Transcribe the records that follow. Keep every word exactly, and drop the pictures.

● ● ● ● ● ● ●

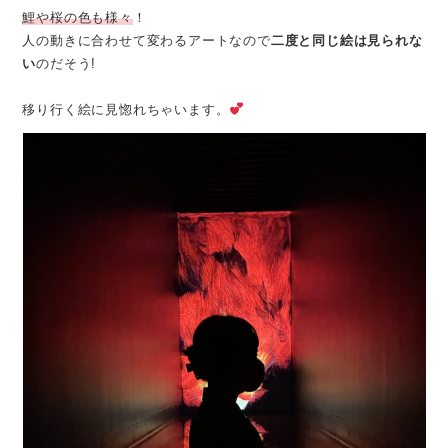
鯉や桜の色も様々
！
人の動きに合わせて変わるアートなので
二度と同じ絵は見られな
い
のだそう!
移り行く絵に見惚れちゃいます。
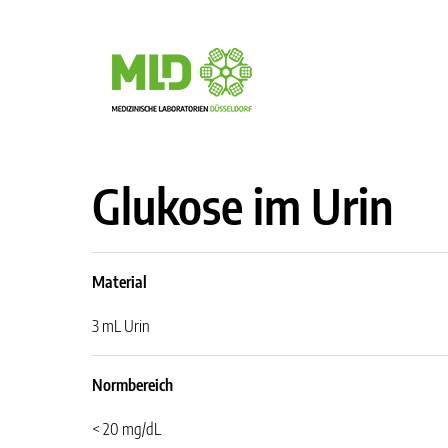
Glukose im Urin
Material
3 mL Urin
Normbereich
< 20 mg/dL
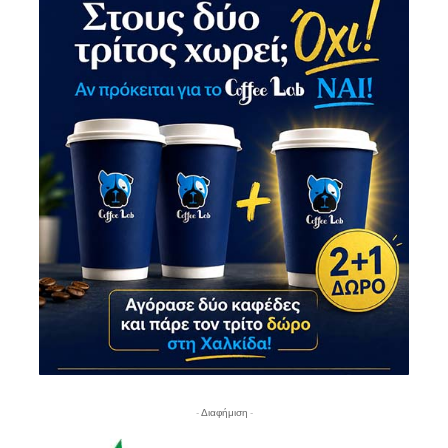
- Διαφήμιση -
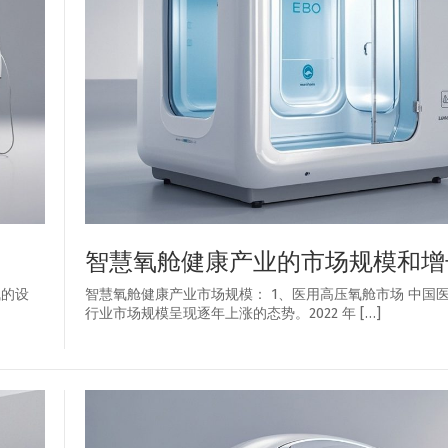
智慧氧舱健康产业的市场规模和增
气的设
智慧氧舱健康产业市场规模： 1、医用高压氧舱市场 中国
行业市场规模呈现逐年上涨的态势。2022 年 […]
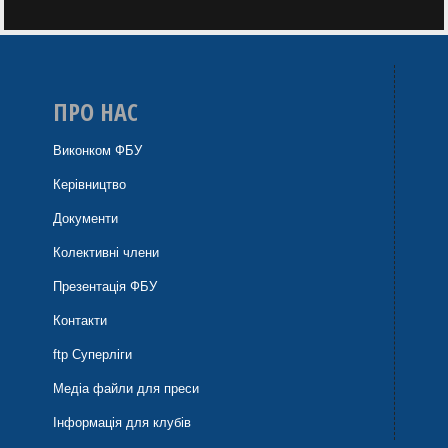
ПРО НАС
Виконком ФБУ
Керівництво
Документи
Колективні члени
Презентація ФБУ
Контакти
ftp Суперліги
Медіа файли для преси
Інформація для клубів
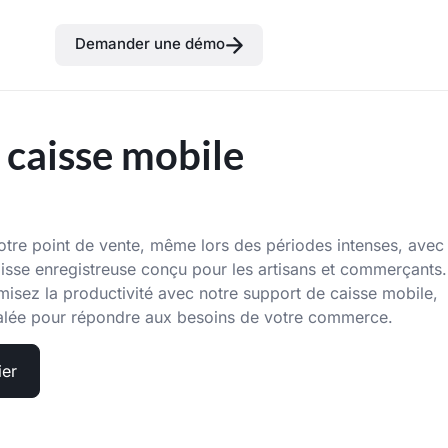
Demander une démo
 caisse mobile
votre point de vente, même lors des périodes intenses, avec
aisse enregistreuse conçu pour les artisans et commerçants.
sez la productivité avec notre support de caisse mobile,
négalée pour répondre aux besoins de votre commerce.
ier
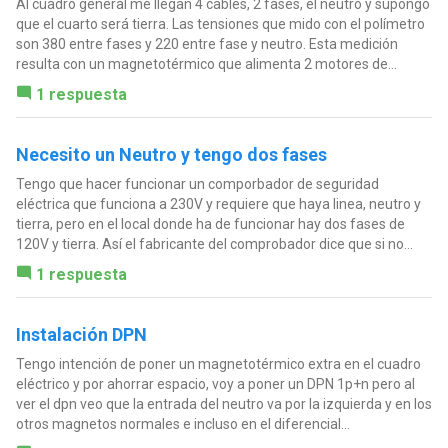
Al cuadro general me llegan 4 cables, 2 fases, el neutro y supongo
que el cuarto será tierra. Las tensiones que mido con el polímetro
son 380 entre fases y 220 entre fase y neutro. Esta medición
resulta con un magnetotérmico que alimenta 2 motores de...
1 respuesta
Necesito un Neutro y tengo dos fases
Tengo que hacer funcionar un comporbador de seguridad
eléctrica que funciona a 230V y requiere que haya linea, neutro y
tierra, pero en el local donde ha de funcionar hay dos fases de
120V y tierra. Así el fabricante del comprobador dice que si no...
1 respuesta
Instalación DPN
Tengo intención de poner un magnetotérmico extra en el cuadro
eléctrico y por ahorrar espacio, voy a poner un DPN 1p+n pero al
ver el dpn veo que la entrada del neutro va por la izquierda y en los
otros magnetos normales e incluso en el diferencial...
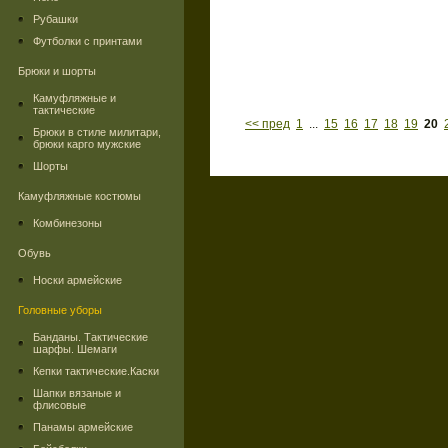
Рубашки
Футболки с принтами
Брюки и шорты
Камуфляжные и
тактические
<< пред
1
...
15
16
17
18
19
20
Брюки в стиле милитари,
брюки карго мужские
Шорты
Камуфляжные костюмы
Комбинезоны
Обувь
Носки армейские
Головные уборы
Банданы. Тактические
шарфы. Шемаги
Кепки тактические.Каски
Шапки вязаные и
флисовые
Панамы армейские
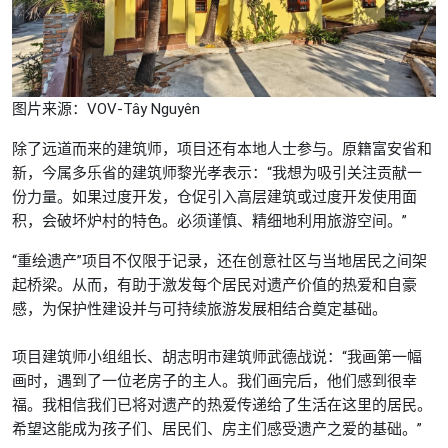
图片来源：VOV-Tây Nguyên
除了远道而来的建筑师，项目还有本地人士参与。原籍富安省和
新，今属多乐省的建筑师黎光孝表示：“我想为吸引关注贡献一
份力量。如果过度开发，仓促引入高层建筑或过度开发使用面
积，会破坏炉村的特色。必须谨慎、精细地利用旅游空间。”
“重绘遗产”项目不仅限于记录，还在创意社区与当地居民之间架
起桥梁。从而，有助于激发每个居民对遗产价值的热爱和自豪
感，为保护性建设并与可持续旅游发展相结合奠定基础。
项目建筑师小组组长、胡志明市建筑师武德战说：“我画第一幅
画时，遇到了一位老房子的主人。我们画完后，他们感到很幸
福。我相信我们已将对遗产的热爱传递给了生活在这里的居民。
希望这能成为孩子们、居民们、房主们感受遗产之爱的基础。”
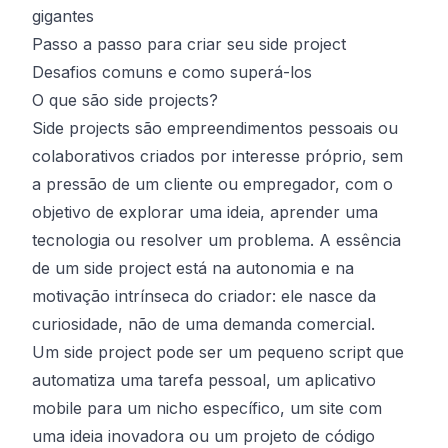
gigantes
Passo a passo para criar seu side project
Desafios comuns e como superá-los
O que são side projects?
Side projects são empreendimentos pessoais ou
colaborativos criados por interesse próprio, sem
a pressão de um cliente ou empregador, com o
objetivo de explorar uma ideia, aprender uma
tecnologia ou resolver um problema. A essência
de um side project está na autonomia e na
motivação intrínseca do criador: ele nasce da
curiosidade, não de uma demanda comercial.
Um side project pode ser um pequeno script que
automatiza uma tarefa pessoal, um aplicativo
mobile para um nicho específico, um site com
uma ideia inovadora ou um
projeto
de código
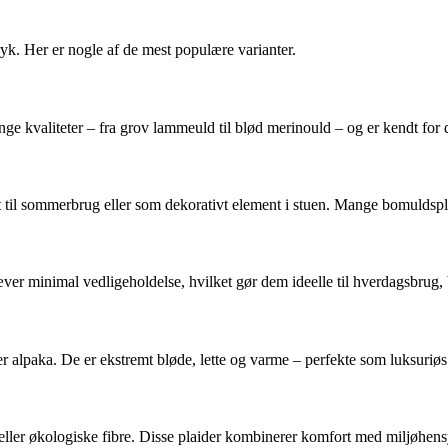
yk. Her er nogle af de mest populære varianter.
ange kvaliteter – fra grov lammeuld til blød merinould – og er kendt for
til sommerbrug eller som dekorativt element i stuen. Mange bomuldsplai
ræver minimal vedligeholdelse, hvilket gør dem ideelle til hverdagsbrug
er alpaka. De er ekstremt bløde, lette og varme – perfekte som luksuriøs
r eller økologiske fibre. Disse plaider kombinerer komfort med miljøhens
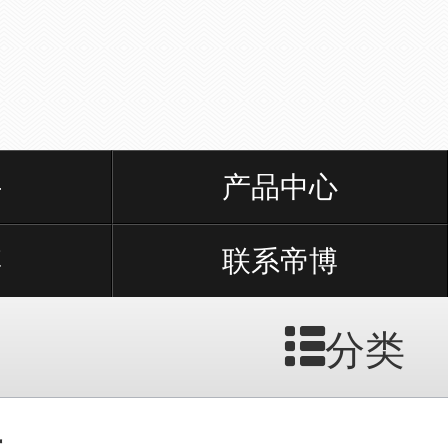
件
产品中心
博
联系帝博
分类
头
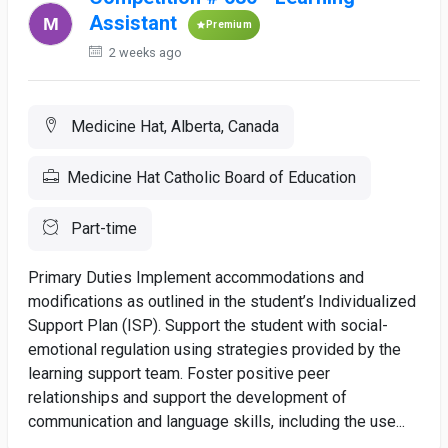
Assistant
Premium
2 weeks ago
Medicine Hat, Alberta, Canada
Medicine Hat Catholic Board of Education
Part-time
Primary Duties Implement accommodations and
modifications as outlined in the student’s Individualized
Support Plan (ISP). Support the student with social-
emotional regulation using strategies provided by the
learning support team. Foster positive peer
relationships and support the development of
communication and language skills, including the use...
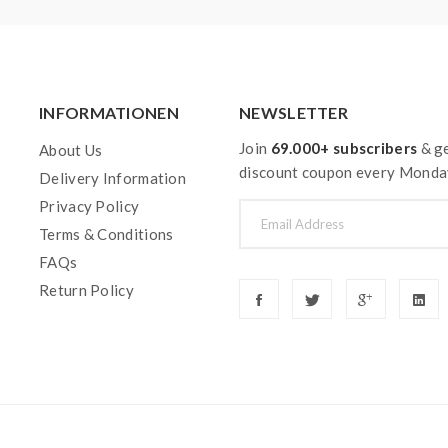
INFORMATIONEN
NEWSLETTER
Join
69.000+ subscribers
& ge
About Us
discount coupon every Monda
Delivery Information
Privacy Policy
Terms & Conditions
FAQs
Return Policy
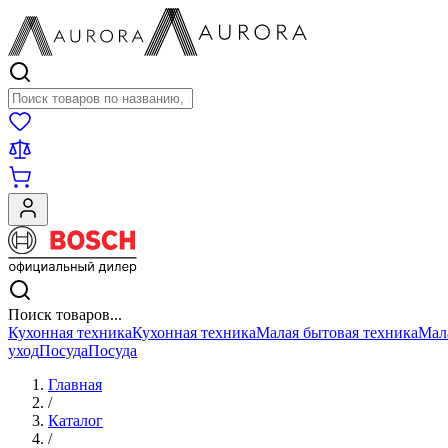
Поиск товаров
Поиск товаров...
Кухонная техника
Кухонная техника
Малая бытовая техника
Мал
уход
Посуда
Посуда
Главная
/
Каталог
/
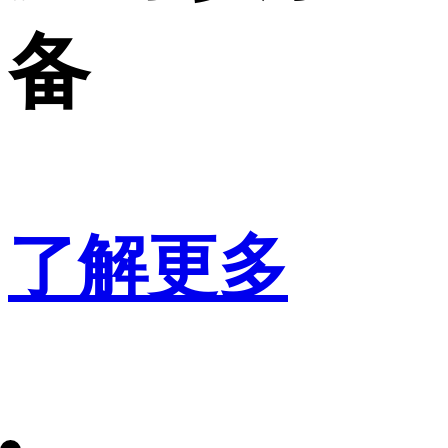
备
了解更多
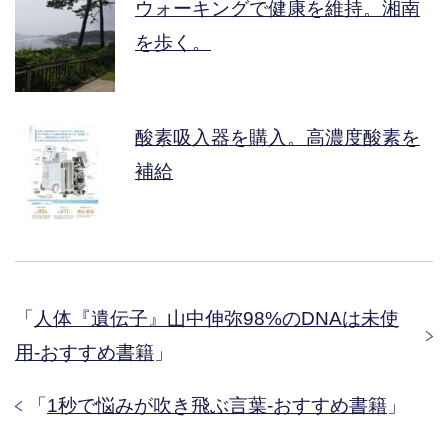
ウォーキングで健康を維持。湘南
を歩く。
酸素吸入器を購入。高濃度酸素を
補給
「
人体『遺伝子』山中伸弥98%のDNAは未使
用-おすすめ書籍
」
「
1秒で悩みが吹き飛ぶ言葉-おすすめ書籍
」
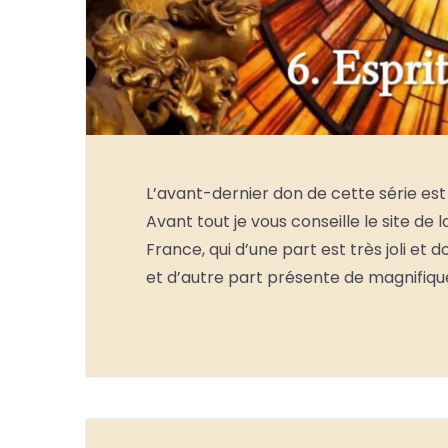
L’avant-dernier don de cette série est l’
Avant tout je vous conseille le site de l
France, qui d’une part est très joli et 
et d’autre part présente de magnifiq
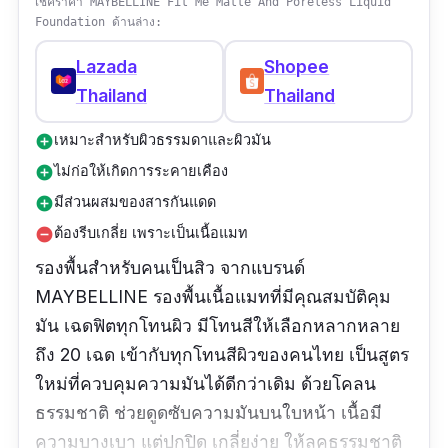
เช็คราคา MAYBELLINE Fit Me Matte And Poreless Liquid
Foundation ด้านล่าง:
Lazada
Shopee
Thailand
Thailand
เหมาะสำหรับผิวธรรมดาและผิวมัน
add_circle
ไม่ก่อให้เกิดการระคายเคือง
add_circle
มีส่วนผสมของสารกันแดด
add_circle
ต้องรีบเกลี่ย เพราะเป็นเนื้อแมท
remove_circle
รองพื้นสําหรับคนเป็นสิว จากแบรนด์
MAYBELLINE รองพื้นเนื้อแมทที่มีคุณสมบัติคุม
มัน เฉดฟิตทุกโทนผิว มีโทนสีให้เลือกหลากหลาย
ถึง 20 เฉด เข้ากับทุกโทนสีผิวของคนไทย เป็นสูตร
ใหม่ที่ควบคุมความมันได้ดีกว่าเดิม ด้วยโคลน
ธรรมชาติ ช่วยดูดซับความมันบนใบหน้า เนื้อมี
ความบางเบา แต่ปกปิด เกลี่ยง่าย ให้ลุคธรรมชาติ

● ● ● ● ● ● ●

Result of the task:
鯉や桜の色も様々
！
人の動きに合わせて変わるアートなので
二度と同じ絵は見られな
い
のだそう!
移り行く絵に見惚れちゃいます。
Glukose im Urin
Material
3 mL Urin
Normbereich
< 20 mg/dL
- Διαφήμιση -
智慧氧舱健康产业的市场规模和增
气的设
智慧氧舱健康产业市场规模： 1、医用高压氧舱市场 中国
行业市场规模呈现逐年上涨的态势。2022 年 […]
ПРО НАС
Виконком ФБУ
Керівництво
Документи
Колективні члени
Презентація ФБУ
Контакти
ftp Суперліги
Медіа файли для преси
Інформація для клубів
Demander une démo
 caisse mobile
votre point de vente, même lors des périodes intenses, avec
aisse enregistreuse conçu pour les artisans et commerçants.
sez la productivité avec notre support de caisse mobile,
négalée pour répondre aux besoins de votre commerce.
ier
Al cuadro general me llegan 4 cables, 2 fases, el neutro y supongo
que el cuarto será tierra. Las tensiones que mido con el polímetro
son 380 entre fases y 220 entre fase y neutro. Esta medición
resulta con un magnetotérmico que alimenta 2 motores de...
1 respuesta
Necesito un Neutro y tengo dos fases
Tengo que hacer funcionar un comporbador de seguridad
eléctrica que funciona a 230V y requiere que haya linea, neutro y
tierra, pero en el local donde ha de funcionar hay dos fases de
120V y tierra. Así el fabricante del comprobador dice que si no...
1 respuesta
Instalación DPN
Tengo intención de poner un magnetotérmico extra en el cuadro
eléctrico y por ahorrar espacio, voy a poner un DPN 1p+n pero al
ver el dpn veo que la entrada del neutro va por la izquierda y en los
otros magnetos normales e incluso en el diferencial...
Рубашки
Футболки с принтами
Брюки и шорты
Камуфляжные и
тактические
<< пред
1
...
15
16
17
18
19
20
Брюки в стиле милитари,
брюки карго мужские
Шорты
Камуфляжные костюмы
Комбинезоны
Обувь
Носки армейские
Головные уборы
Банданы. Тактические
шарфы. Шемаги
Кепки тактические.Каски
Шапки вязаные и
флисовые
Панамы армейские
图片来源：VOV-Tây Nguyên
除了远道而来的建筑师，项目还有本地人士参与。原籍富安省和
新，今属多乐省的建筑师黎光孝表示：“我想为吸引关注贡献一
份力量。如果过度开发，仓促引入高层建筑或过度开发使用面
积，会破坏炉村的特色。必须谨慎、精细地利用旅游空间。”
“重绘遗产”项目不仅限于记录，还在创意社区与当地居民之间架
起桥梁。从而，有助于激发每个居民对遗产价值的热爱和自豪
感，为保护性建设并与可持续旅游发展相结合奠定基础。
项目建筑师小组组长、胡志明市建筑师武德战说：“我画第一幅
画时，遇到了一位老房子的主人。我们画完后，他们感到很幸
福。我相信我们已将对遗产的热爱传递给了生活在这里的居民。
希望这能成为孩子们、居民们、房主们感受遗产之爱的基础。”
gigantes
Passo a passo para criar seu side project
Desafios comuns e como superá-los
O que são side projects?
Side projects são empreendimentos pessoais ou
colaborativos criados por interesse próprio, sem
a pressão de um cliente ou empregador, com o
objetivo de explorar uma ideia, aprender uma
tecnologia ou resolver um problema. A essência
de um side project está na autonomia e na
motivação intrínseca do criador: ele nasce da
curiosidade, não de uma demanda comercial.
Um side project pode ser um pequeno script que
automatiza uma tarefa pessoal, um aplicativo
mobile para um nicho específico, um site com
uma ideia inovadora ou um
projeto
de código
yk. Her er nogle af de mest populære varianter.
ange kvaliteter – fra grov lammeuld til blød merinould – og er kendt for
til sommerbrug eller som dekorativt element i stuen. Mange bomuldsplai
ræver minimal vedligeholdelse, hvilket gør dem ideelle til hverdagsbrug
er alpaka. De er ekstremt bløde, lette og varme – perfekte som luksuriøs
r eller økologiske fibre. Disse plaider kombinerer komfort med miljøhens
件
产品中心
博
联系帝博
分类
头
Assistant
Premium
2 weeks ago
Medicine Hat, Alberta, Canada
Medicine Hat Catholic Board of Education
Part-time
Primary Duties Implement accommodations and
modifications as outlined in the student’s Individualized
Support Plan (ISP). Support the student with social-
emotional regulation using strategies provided by the
learning support team. Foster positive peer
relationships and support the development of
communication and language skills, including the use...
INFORMATIONEN
NEWSLETTER
Join
69.000+ subscribers
& ge
About Us
discount coupon every Monda
Delivery Information
Privacy Policy
Terms & Conditions
FAQs
Return Policy
Поиск товаров
Поиск товаров...
Кухонная техника
Кухонная техника
Малая бытовая техника
Мал
уход
Посуда
Посуда
Главная
/
Каталог
/
备
了解更多
ウォーキングで健康を維持。湘南
を歩く。
酸素吸入器を購入。高濃度酸素を
補給
「
人体『遺伝子』山中伸弥98%のDNAは未使
用-おすすめ書籍
」
「
1秒で悩みが吹き飛ぶ言葉-おすすめ書籍
」
L’avant-dernier don de cette série est l’
Avant tout je vous conseille le site de l
France, qui d’une part est très joli et 
et d’autre part présente de magnifiq
เช็คราคา MAYBELLINE Fit Me Matte And Poreless Liquid
Foundation ด้านล่าง:
Lazada
Shopee
Thailand
Thailand
เหมาะสำหรับผิวธรรมดาและผิวมัน
add_circle
ไม่ก่อให้เกิดการระคายเคือง
add_circle
มีส่วนผสมของสารกันแดด
add_circle
ต้องรีบเกลี่ย เพราะเป็นเนื้อแมท
remove_circle
รองพื้นสําหรับคนเป็นสิว จากแบรนด์
MAYBELLINE รองพื้นเนื้อแมทที่มีคุณสมบัติคุม
มัน เฉดฟิตทุกโทนผิว มีโทนสีให้เลือกหลากหลาย
ถึง 20 เฉด เข้ากับทุกโทนสีผิวของคนไทย เป็นสูตร
ใหม่ที่ควบคุมความมันได้ดีกว่าเดิม ด้วยโคลน
ธรรมชาติ ช่วยดูดซับความมันบนใบหน้า เนื้อมี
ความบางเบา แต่ปกปิด เกลี่ยง่าย ให้ลุคธรรมชาติ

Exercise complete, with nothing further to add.